ADS-B (Automatic Dependent Surveillance-Broadcast) is now required equipment for aircraft operating in many areas of U.S. airspace.
Operation of the Stratus ESG is super easy and very similar to any traditional mode C transponder.
So, what does ADS-B "out" do for you and what is the difference between "out" and "in" requirements and how does all this make flying safer?
First, the basic differences between ADS-B OUT (the requirement) and ADS-B IN which is optional, but really where pilots see the greatest benefit of this technology.
OUT is just that: It broadcasts a signal OUT from the airplane, including aircraft identification, position, altitude and velocity.
That signal is then received by other aircraft and ATC (air traffic control).
This satellite-based, highly accurate data provides controllers and other pilots three-dimensional position reporting, which will reduce reliance on ground-based radar and allow tighter separation standards.
And that is where ADS-B "IN" enters the picture.
With ADS-B IN, pilots can basically see what controllers see: Displays showing other aircraft in the sky in real time.
It's not intended for pilots to avoid talking to controllers and try to become their own traffic cops in the sky, but it sure does help with situational awareness and looking for those other aircraft you would never had realized are up there with you.
Viewing other traffic out there is certainly a great benefit, especially in congested airspace. But wait!

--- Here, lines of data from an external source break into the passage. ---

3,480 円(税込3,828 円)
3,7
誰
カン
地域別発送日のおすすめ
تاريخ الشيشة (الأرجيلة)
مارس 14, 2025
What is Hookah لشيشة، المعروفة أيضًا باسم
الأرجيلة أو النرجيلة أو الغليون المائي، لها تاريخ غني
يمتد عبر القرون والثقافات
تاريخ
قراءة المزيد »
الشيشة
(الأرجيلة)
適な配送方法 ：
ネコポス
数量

There's more...
Cockpit displays also show weather radar, pinpoint hazardous weather and terrain, and give pilots important flight information, such as temporary flight restrictions.
With so many electronic aids for pilots to take advantage of, it would be really difficult to truly get lost while flying from point A to point B.
Our Appareo Stratus installation includes both IN and OUT, so just power up your iPad, smart phone or other mobile device, connect to the Stratus via WiFi with a compatible Electronic Flight Bag (EFB) app and you're good to go...and legal, too.